A aposta natural seria na segunda opção. Contudo, o volume de prefeituras quebradas e de prefeitos envolvidos nessa projeção deriva a discussão para outro ponto: a revisão da norma fiscal.
SÓ MÁ GESTÃO?
O especialista em direito administrativo e advogado João Henrique Café avalia que “é fato” que, depois de sua criação, a administração pública melhorou. Contudo, estaria na hora de mudar. “Eu defendo uma flexibilização da lei, porém, ela tem que ser feita com outra lei. Não pode ser feita em cima de um acordo com os Tribunais de Contas”, defende.
A situação seria bem mais complexa do que uma revisão legal. Jaime Nápoles Villela, outro jurista, reconhece que existe má gestão. Contudo, aponta que, antes de mexer nas regras, seria preciso repensar a estrutura da federação.
“Não podemos considerar que 3 mil prefeitos sejam ficha-sujas. Existe um motivo maior. A concentração de receita da União faz com que o lado mais fraco sofra mais. Eu fui procurador em Barbacena e sei que os prefeitos temem a Lei de Responsabilidade Fiscal”, aponta o advogado.
FEDERAÇÃO
O presidente da CNM, Paulo Ziulkoski, também critica o atual modelo de pacto federativo e destaca o aspecto nocivo para as prefeituras das isenções fiscais praticadas pela União. Segundo o dirigente, o Brasil é o “país do faz de conta”.

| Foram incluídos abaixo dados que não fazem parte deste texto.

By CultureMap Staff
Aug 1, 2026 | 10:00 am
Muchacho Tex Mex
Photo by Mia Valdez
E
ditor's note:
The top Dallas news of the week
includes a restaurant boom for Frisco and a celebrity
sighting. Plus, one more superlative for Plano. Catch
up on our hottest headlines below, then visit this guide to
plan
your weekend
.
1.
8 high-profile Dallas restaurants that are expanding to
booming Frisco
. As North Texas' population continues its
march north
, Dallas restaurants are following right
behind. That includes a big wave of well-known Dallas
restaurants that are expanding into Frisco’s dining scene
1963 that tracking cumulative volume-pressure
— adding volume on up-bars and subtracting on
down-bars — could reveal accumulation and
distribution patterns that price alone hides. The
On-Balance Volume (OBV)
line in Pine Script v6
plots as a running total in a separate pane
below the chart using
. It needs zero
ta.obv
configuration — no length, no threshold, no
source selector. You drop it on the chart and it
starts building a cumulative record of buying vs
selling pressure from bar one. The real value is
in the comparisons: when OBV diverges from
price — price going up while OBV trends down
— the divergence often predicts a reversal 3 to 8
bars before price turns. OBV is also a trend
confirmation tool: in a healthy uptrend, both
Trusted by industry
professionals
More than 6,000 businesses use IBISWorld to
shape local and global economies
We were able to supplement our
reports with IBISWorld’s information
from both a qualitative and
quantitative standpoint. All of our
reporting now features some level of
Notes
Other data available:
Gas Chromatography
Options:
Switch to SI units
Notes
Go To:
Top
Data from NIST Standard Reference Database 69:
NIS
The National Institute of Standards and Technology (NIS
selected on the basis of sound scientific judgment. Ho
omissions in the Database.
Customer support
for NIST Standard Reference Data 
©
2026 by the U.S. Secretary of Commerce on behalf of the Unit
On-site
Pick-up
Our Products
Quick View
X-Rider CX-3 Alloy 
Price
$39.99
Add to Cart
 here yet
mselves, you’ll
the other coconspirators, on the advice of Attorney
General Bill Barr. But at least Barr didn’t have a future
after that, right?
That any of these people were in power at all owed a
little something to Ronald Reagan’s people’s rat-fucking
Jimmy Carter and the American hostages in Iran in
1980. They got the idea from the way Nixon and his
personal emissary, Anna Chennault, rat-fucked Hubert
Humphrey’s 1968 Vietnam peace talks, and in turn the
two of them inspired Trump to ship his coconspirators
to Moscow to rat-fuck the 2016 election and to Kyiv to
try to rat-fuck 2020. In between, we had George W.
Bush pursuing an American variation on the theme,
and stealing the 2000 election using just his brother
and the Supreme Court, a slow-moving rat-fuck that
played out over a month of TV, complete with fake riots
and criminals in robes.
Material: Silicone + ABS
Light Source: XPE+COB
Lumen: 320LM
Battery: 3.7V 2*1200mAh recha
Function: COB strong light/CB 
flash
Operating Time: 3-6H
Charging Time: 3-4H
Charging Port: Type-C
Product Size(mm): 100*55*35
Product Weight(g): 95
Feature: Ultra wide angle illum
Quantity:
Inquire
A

“As desonerações só acontecem em impostos cuja receita é repassada para os municípios. Como que se administra uma cidade com queda de sua principal fonte de renda?”, critica Ziulkoski, referindo-se à redução de repasses do Fundo da Participação dos Municípios (FPM) causado pela desoneração do IPI.
Já o presidente da Associação Mineira de Municípios (AMM), Ângelo Roncalli, acredita que a LRF deveria ser mais flexível e considerar os casos de queda de repasses. “Ela não especifica em nenhum item uma mudança da apreciação das contas das cidades que tiveram problemas com os repasses do governo federal”.